Start of Block
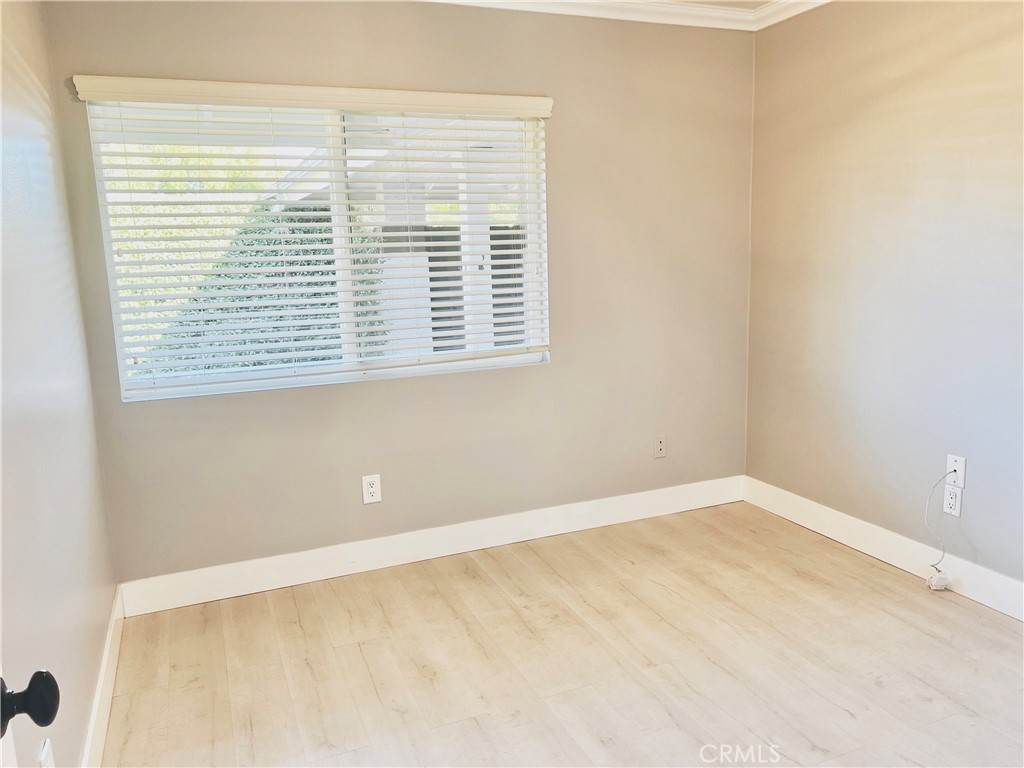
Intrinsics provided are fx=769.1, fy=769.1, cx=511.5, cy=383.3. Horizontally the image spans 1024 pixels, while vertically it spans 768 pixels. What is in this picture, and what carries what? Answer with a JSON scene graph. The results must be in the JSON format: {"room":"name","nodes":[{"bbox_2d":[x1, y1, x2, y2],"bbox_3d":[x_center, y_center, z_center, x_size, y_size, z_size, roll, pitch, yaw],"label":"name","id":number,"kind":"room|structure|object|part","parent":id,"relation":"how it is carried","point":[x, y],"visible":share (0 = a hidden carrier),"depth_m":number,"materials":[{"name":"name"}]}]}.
{"room":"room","nodes":[
{"label":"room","id":0,"kind":"room"},
{"bbox_2d":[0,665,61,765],"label":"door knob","id":1,"kind":"structure","parent":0,"point":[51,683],"depth_m":0.88,"materials":[{"name":"black metal"}]},
{"bbox_2d":[0,0,117,767],"bbox_3d":[-0.922,0.015,1.092,0.150,2.458,3.842,-6,11,-22],"label":"left wall","id":2,"kind":"structure","parent":0,"point":[77,734],"depth_m":2.00,"materials":[{"name":"paint"}]},
{"bbox_2d":[37,738,54,767],"bbox_3d":[-0.922,0.777,1.531,0.010,0.123,0.074,-6,11,-22],"label":"wall outlet","id":3,"kind":"object","parent":2,"relation":"attached to","point":[47,747],"visible":0.91,"depth_m":1.52,"materials":[{"name":"white plastic"}]},
{"bbox_2d":[82,586,124,767],"bbox_3d":[-0.974,1.073,1.708,0.016,0.125,3.044,-6,11,-22],"label":"baseboard","id":4,"kind":"structure","parent":2,"relation":"attached to","point":[102,674],"depth_m":2.36,"materials":[{"name":"white paint"}]},
{"bbox_2d":[38,0,755,588],"bbox_3d":[-0.191,-0.453,3.481,3.149,2.471,0.159,-6,11,-22],"label":"back wall","id":5,"kind":"structure","parent":0,"point":[560,371],"depth_m":3.43,"materials":[{"name":"beige paint"}]},
{"bbox_2d":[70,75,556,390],"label":"window blind","id":6,"kind":"object","parent":5,"relation":"attached to","point":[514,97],"visible":0.95,"depth_m":3.13,"materials":[{"name":"white plastic"}]},
{"bbox_2d":[84,96,551,401],"bbox_3d":[-0.706,-0.592,3.265,1.805,1.151,0.096,-6,11,-22],"label":"window","id":7,"kind":"structure","parent":5,"relation":"in","point":[157,392],"depth_m":3.22,"materials":[{"name":"white plastic"}]},
{"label":"divider","id":8,"kind":"part","parent":7,"relation":"part of","materials":[{"name":"white plastic"}]},
{"bbox_2d":[362,474,381,504],"bbox_3d":[-0.612,0.459,3.355,0.076,0.122,0.009,-6,11,-22],"label":"wall outlet","id":9,"kind":"object","parent":5,"relation":"attached to","point":[374,489],"visible":0.99,"depth_m":3.35,"materials":[{"name":"white plastic"}]},
{"bbox_2d":[115,475,744,615],"bbox_3d":[-0.121,0.706,3.615,3.063,0.133,0.015,-6,11,-22],"label":"baseboard","id":10,"kind":"structure","parent":5,"relation":"attached to","point":[206,596],"depth_m":3.46,"materials":[{"name":"white paint"}]},
{"bbox_2d":[418,0,818,31],"bbox_3d":[0.411,-1.274,1.211,3.896,0.087,4.307,-6,11,-22],"label":"crown molding","id":11,"kind":"structure","parent":5,"relation":"attached to","point":[497,1],"depth_m":3.46,"materials":[{"name":"white paint"}]},
{"bbox_2d":[653,434,666,457],"bbox_3d":[0.758,0.320,3.917,0.072,0.117,0.015,-6,11,-22],"label":"wall outlet","id":12,"kind":"object","parent":5,"relation":"attached to","point":[660,446],"visible":0.99,"depth_m":3.92,"materials":[{"name":"plastic"}]},
{"bbox_2d":[98,500,1023,767],"bbox_3d":[0.649,1.150,1.706,3.345,0.101,4.389,-6,11,-22],"label":"floor","id":13,"kind":"structure","parent":0,"point":[804,584],"depth_m":2.60,"materials":[{"name":"beige wood"}]},
{"bbox_2d":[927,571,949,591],"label":"cable box","id":14,"kind":"object","parent":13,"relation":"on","point":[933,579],"visible":0.98,"depth_m":3.03,"materials":[{"name":"white plastic"}]},
{"bbox_2d":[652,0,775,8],"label":"ceiling","id":15,"kind":"structure","parent":0,"point":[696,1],"depth_m":3.48,"materials":[{"name":"white paint"}]},
{"bbox_2d":[745,0,1023,597],"bbox_3d":[2.046,-0.293,2.206,0.159,2.477,4.010,-6,11,-22],"label":"right wall","id":16,"kind":"structure","parent":0,"point":[904,254],"depth_m":3.15,"materials":[{"name":"beige paint"}]},
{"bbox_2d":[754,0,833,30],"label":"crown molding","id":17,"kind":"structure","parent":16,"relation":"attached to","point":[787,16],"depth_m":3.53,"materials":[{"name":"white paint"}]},
{"bbox_2d":[743,476,1023,620],"bbox_3d":[1.968,0.846,2.464,0.015,0.132,3.654,-6,11,-22],"label":"baseboard","id":18,"kind":"structure","parent":16,"relation":"attached to","point":[836,517],"depth_m":3.27,"materials":[{"name":"white paint"}]},
{"bbox_2d":[942,483,962,516],"bbox_3d":[1.711,0.456,2.988,0.009,0.118,0.073,-6,11,-22],"label":"wall outlet","id":19,"kind":"object","parent":16,"relation":"attached to","point":[957,502],"visible":0.97,"depth_m":2.98,"materials":[{"name":"white plastic"}]},
{"bbox_2d":[946,453,965,486],"bbox_3d":[1.717,0.338,2.982,0.014,0.118,0.072,-6,11,-22],"label":"cable wall plate","id":20,"kind":"object","parent":16,"relation":"attached to","point":[961,485],"visible":0.87,"depth_m":2.98,"materials":[{"name":"white plastic"}]},
{"bbox_2d":[924,468,953,583],"bbox_3d":[1.688,0.547,3.042,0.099,0.455,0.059,-4,10,-11],"label":"cable","id":21,"kind":"object","parent":20,"relation":"hanging from","point":[933,487],"visible":0.98,"depth_m":3.06,"materials":[{"name":"white plastic"}]},
{"label":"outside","id":22,"kind":"structure","parent":0,"visible":0},
{"label":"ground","id":23,"kind":"structure","parent":22,"visible":0},
{"bbox_2d":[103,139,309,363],"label":"tree","id":24,"kind":"object","parent":23,"relation":"on","point":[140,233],"visible":0.14,"materials":[{"name":"green plant"}]},
{"bbox_2d":[134,200,388,377],"bbox_3d":[-2.855,-0.568,7.277,4.445,2.263,1.326,-6,11,-22],"label":"hedge","id":25,"kind":"object","parent":23,"relation":"on","point":[325,239],"visible":0.21,"depth_m":6.93,"materials":[{"name":"green plant"}]},
{"bbox_2d":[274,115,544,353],"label":"house","id":26,"kind":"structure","parent":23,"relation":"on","point":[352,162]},
{"bbox_2d":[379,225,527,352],"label":"fence","id":27,"kind":"object","parent":23,"relation":"on","point":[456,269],"visible":0.19,"depth_m":7.99,"materials":[{"name":"grey"}]}
]}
End of Block
| TASK BRIEF |
Please give the data again in full, exactly as written, but without any images.

| FINISHED EXERCISE |
Intrinsics provided are fx=769.1, fy=769.1, cx=511.5, cy=383.3. Horizontally the image spans 1024 pixels, while vertically it spans 768 pixels. What is in this picture, and what carries what? Answer with a JSON scene graph. The results must be in the JSON format: {"room":"name","nodes":[{"bbox_2d":[x1, y1, x2, y2],"bbox_3d":[x_center, y_center, z_center, x_size, y_size, z_size, roll, pitch, yaw],"label":"name","id":number,"kind":"room|structure|object|part","parent":id,"relation":"how it is carried","point":[x, y],"visible":share (0 = a hidden carrier),"depth_m":number,"materials":[{"name":"name"}]}]}.
{"room":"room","nodes":[
{"label":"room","id":0,"kind":"room"},
{"bbox_2d":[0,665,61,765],"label":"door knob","id":1,"kind":"structure","parent":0,"point":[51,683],"depth_m":0.88,"materials":[{"name":"black metal"}]},
{"bbox_2d":[0,0,117,767],"bbox_3d":[-0.922,0.015,1.092,0.150,2.458,3.842,-6,11,-22],"label":"left wall","id":2,"kind":"structure","parent":0,"point":[77,734],"depth_m":2.00,"materials":[{"name":"paint"}]},
{"bbox_2d":[37,738,54,767],"bbox_3d":[-0.922,0.777,1.531,0.010,0.123,0.074,-6,11,-22],"label":"wall outlet","id":3,"kind":"object","parent":2,"relation":"attached to","point":[47,747],"visible":0.91,"depth_m":1.52,"materials":[{"name":"white plastic"}]},
{"bbox_2d":[82,586,124,767],"bbox_3d":[-0.974,1.073,1.708,0.016,0.125,3.044,-6,11,-22],"label":"baseboard","id":4,"kind":"structure","parent":2,"relation":"attached to","point":[102,674],"depth_m":2.36,"materials":[{"name":"white paint"}]},
{"bbox_2d":[38,0,755,588],"bbox_3d":[-0.191,-0.453,3.481,3.149,2.471,0.159,-6,11,-22],"label":"back wall","id":5,"kind":"structure","parent":0,"point":[560,371],"depth_m":3.43,"materials":[{"name":"beige paint"}]},
{"bbox_2d":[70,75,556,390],"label":"window blind","id":6,"kind":"object","parent":5,"relation":"attached to","point":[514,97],"visible":0.95,"depth_m":3.13,"materials":[{"name":"white plastic"}]},
{"bbox_2d":[84,96,551,401],"bbox_3d":[-0.706,-0.592,3.265,1.805,1.151,0.096,-6,11,-22],"label":"window","id":7,"kind":"structure","parent":5,"relation":"in","point":[157,392],"depth_m":3.22,"materials":[{"name":"white plastic"}]},
{"label":"divider","id":8,"kind":"part","parent":7,"relation":"part of","materials":[{"name":"white plastic"}]},
{"bbox_2d":[362,474,381,504],"bbox_3d":[-0.612,0.459,3.355,0.076,0.122,0.009,-6,11,-22],"label":"wall outlet","id":9,"kind":"object","parent":5,"relation":"attached to","point":[374,489],"visible":0.99,"depth_m":3.35,"materials":[{"name":"white plastic"}]},
{"bbox_2d":[115,475,744,615],"bbox_3d":[-0.121,0.706,3.615,3.063,0.133,0.015,-6,11,-22],"label":"baseboard","id":10,"kind":"structure","parent":5,"relation":"attached to","point":[206,596],"depth_m":3.46,"materials":[{"name":"white paint"}]},
{"bbox_2d":[418,0,818,31],"bbox_3d":[0.411,-1.274,1.211,3.896,0.087,4.307,-6,11,-22],"label":"crown molding","id":11,"kind":"structure","parent":5,"relation":"attached to","point":[497,1],"depth_m":3.46,"materials":[{"name":"white paint"}]},
{"bbox_2d":[653,434,666,457],"bbox_3d":[0.758,0.320,3.917,0.072,0.117,0.015,-6,11,-22],"label":"wall outlet","id":12,"kind":"object","parent":5,"relation":"attached to","point":[660,446],"visible":0.99,"depth_m":3.92,"materials":[{"name":"plastic"}]},
{"bbox_2d":[98,500,1023,767],"bbox_3d":[0.649,1.150,1.706,3.345,0.101,4.389,-6,11,-22],"label":"floor","id":13,"kind":"structure","parent":0,"point":[804,584],"depth_m":2.60,"materials":[{"name":"beige wood"}]},
{"bbox_2d":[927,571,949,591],"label":"cable box","id":14,"kind":"object","parent":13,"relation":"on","point":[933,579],"visible":0.98,"depth_m":3.03,"materials":[{"name":"white plastic"}]},
{"bbox_2d":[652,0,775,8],"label":"ceiling","id":15,"kind":"structure","parent":0,"point":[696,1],"depth_m":3.48,"materials":[{"name":"white paint"}]},
{"bbox_2d":[745,0,1023,597],"bbox_3d":[2.046,-0.293,2.206,0.159,2.477,4.010,-6,11,-22],"label":"right wall","id":16,"kind":"structure","parent":0,"point":[904,254],"depth_m":3.15,"materials":[{"name":"beige paint"}]},
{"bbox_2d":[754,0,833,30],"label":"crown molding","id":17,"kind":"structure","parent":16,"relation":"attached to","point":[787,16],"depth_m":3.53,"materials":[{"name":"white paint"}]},
{"bbox_2d":[743,476,1023,620],"bbox_3d":[1.968,0.846,2.464,0.015,0.132,3.654,-6,11,-22],"label":"baseboard","id":18,"kind":"structure","parent":16,"relation":"attached to","point":[836,517],"depth_m":3.27,"materials":[{"name":"white paint"}]},
{"bbox_2d":[942,483,962,516],"bbox_3d":[1.711,0.456,2.988,0.009,0.118,0.073,-6,11,-22],"label":"wall outlet","id":19,"kind":"object","parent":16,"relation":"attached to","point":[957,502],"visible":0.97,"depth_m":2.98,"materials":[{"name":"white plastic"}]},
{"bbox_2d":[946,453,965,486],"bbox_3d":[1.717,0.338,2.982,0.014,0.118,0.072,-6,11,-22],"label":"cable wall plate","id":20,"kind":"object","parent":16,"relation":"attached to","point":[961,485],"visible":0.87,"depth_m":2.98,"materials":[{"name":"white plastic"}]},
{"bbox_2d":[924,468,953,583],"bbox_3d":[1.688,0.547,3.042,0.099,0.455,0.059,-4,10,-11],"label":"cable","id":21,"kind":"object","parent":20,"relation":"hanging from","point":[933,487],"visible":0.98,"depth_m":3.06,"materials":[{"name":"white plastic"}]},
{"label":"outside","id":22,"kind":"structure","parent":0,"visible":0},
{"label":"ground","id":23,"kind":"structure","parent":22,"visible":0},
{"bbox_2d":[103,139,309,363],"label":"tree","id":24,"kind":"object","parent":23,"relation":"on","point":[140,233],"visible":0.14,"materials":[{"name":"green plant"}]},
{"bbox_2d":[134,200,388,377],"bbox_3d":[-2.855,-0.568,7.277,4.445,2.263,1.326,-6,11,-22],"label":"hedge","id":25,"kind":"object","parent":23,"relation":"on","point":[325,239],"visible":0.21,"depth_m":6.93,"materials":[{"name":"green plant"}]},
{"bbox_2d":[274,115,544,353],"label":"house","id":26,"kind":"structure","parent":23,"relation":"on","point":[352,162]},
{"bbox_2d":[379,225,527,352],"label":"fence","id":27,"kind":"object","parent":23,"relation":"on","point":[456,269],"visible":0.19,"depth_m":7.99,"materials":[{"name":"grey"}]}
]}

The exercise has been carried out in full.